STUDY MATERIAL -
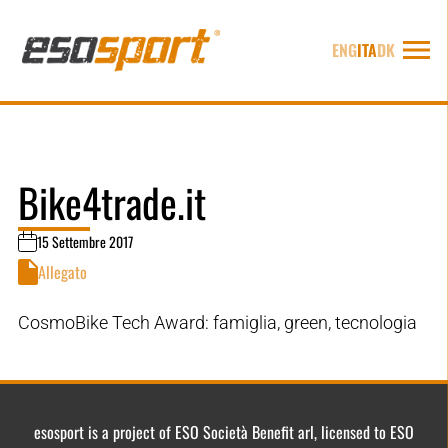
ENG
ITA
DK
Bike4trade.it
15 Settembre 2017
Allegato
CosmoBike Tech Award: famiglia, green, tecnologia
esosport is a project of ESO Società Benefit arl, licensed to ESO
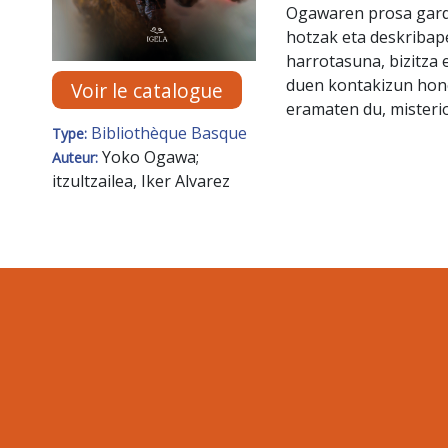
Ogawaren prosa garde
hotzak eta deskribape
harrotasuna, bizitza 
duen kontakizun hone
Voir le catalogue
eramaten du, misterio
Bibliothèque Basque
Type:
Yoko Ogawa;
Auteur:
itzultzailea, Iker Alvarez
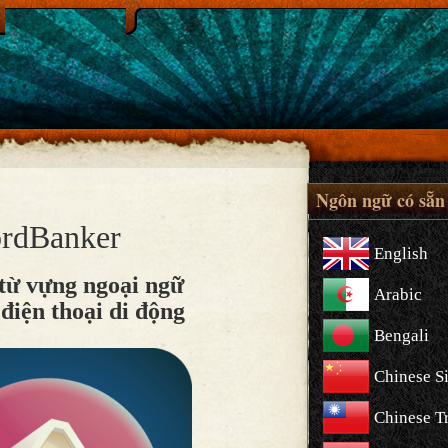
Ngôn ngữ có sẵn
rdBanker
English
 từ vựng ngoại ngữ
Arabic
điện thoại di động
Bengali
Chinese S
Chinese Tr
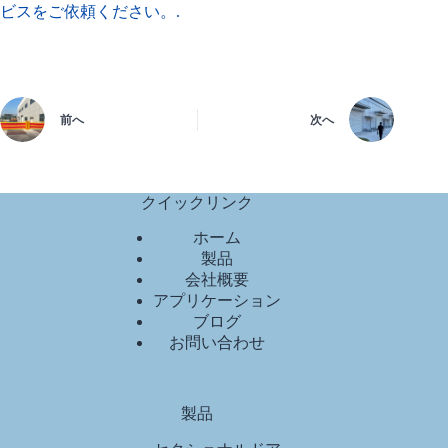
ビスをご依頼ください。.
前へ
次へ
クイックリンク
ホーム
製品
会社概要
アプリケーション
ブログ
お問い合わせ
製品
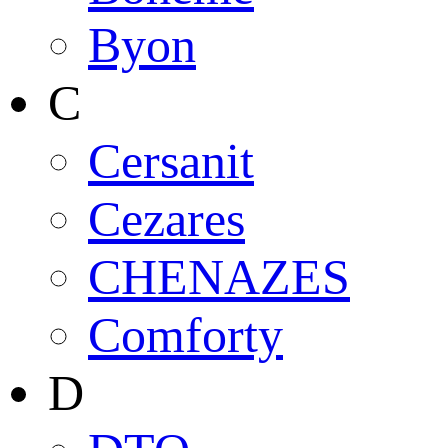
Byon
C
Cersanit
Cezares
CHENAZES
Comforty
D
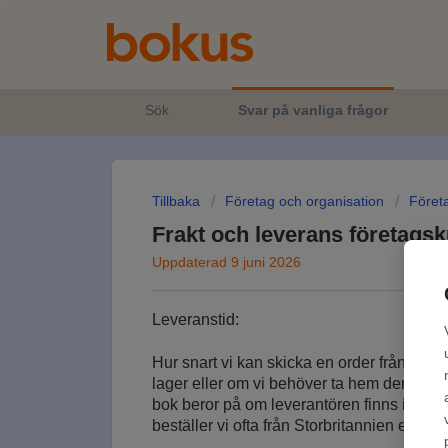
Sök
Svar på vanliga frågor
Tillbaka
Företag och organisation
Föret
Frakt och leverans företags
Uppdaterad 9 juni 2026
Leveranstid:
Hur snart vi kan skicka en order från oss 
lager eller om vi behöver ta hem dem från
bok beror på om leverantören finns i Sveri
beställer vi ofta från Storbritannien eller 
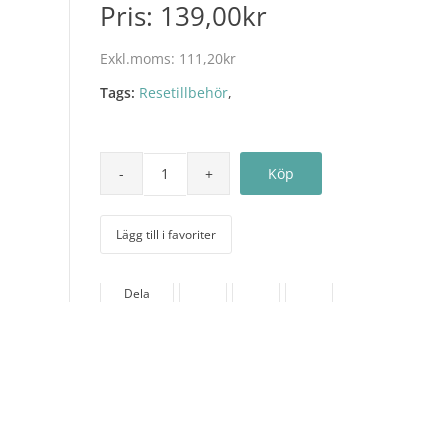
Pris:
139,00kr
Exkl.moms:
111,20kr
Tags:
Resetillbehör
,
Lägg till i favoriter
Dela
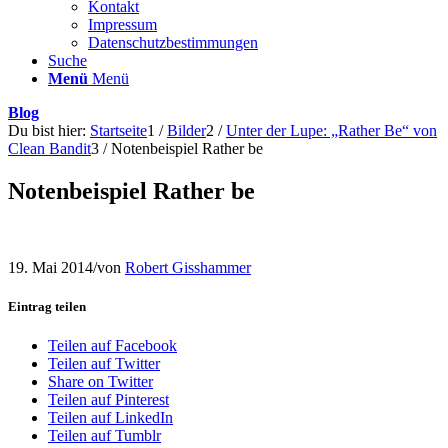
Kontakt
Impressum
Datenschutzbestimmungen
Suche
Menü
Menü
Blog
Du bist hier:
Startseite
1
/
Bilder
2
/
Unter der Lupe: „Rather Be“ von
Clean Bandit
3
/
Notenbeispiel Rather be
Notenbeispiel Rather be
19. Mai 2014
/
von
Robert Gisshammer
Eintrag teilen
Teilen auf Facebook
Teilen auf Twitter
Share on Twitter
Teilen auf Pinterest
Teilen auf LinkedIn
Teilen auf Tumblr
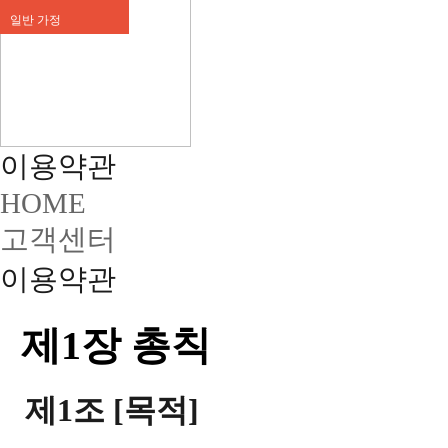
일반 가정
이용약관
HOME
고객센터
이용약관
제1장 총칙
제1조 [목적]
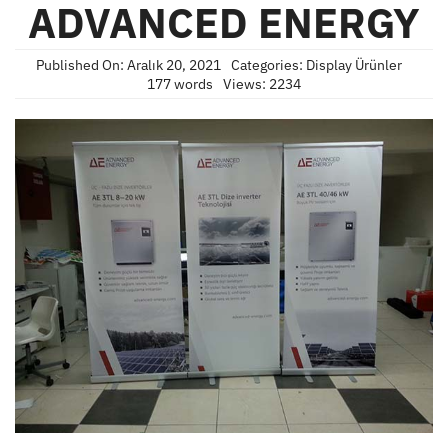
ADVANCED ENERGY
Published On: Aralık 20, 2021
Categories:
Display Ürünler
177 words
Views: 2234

WHAT TO DO -
Skip the pictures. Write out exactly the lines from the one with "Hur snart vi kan skicka en order från oss" through the last line of the listing, both ends included, and nothing more.

RESULT OF THIS EXERCISE -
Hur snart vi kan skicka en order från oss 
lager eller om vi behöver ta hem dem från
bok beror på om leverantören finns i Sveri
beställer vi ofta från Storbritannien eller 
Pris:
139,00kr
Exkl.moms:
111,20kr
Tags:
Resetillbehör
,
Lägg till i favoriter
Dela
Kontakt
Impressum
Datenschutzbestimmungen
Suche
Menü
Menü
Blog
Du bist hier:
Startseite
1
/
Bilder
2
/
Unter der Lupe: „Rather Be“ von
Clean Bandit
3
/
Notenbeispiel Rather be
Notenbeispiel Rather be
19. Mai 2014
/
von
Robert Gisshammer
Eintrag teilen
Teilen auf Facebook
Teilen auf Twitter
Share on Twitter
Teilen auf Pinterest
Teilen auf LinkedIn
Teilen auf Tumblr
일반 가정
이용약관
HOME
고객센터
이용약관
제1장 총칙
제1조 [목적]
ADVANCED ENERGY
Published On: Aralık 20, 2021
Categories:
Display Ürünler
177 words
Views: 2234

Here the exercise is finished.